(Instruction)
In this exercise, every entry below is to be reproduced word for word.

(Data for the task)
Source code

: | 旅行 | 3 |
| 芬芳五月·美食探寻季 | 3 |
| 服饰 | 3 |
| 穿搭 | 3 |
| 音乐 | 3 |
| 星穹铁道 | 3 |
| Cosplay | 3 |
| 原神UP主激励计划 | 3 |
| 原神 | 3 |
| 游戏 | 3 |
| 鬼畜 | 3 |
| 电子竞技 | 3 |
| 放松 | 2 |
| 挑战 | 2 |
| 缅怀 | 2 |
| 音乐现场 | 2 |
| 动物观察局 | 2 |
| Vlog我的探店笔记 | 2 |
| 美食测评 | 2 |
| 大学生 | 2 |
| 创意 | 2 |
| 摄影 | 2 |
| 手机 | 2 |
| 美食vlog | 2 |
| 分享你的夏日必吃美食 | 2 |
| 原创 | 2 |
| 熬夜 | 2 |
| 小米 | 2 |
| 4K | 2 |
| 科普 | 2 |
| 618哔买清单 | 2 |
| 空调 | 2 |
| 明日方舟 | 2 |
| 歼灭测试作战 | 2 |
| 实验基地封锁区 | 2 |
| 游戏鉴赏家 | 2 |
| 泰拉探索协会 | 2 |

(Your response)
Source code

: | 旅行 | 3 |
| 芬芳五月·美食探寻季 | 3 |
| 服饰 | 3 |
| 穿搭 | 3 |
| 音乐 | 3 |
| 星穹铁道 | 3 |
| Cosplay | 3 |
| 原神UP主激励计划 | 3 |
| 原神 | 3 |
| 游戏 | 3 |
| 鬼畜 | 3 |
| 电子竞技 | 3 |
| 放松 | 2 |
| 挑战 | 2 |
| 缅怀 | 2 |
| 音乐现场 | 2 |
| 动物观察局 | 2 |
| Vlog我的探店笔记 | 2 |
| 美食测评 | 2 |
| 大学生 | 2 |
| 创意 | 2 |
| 摄影 | 2 |
| 手机 | 2 |
| 美食vlog | 2 |
| 分享你的夏日必吃美食 | 2 |
| 原创 | 2 |
| 熬夜 | 2 |
| 小米 | 2 |
| 4K | 2 |
| 科普 | 2 |
| 618哔买清单 | 2 |
| 空调 | 2 |
| 明日方舟 | 2 |
| 歼灭测试作战 | 2 |
| 实验基地封锁区 | 2 |
| 游戏鉴赏家 | 2 |
| 泰拉探索协会 | 2 |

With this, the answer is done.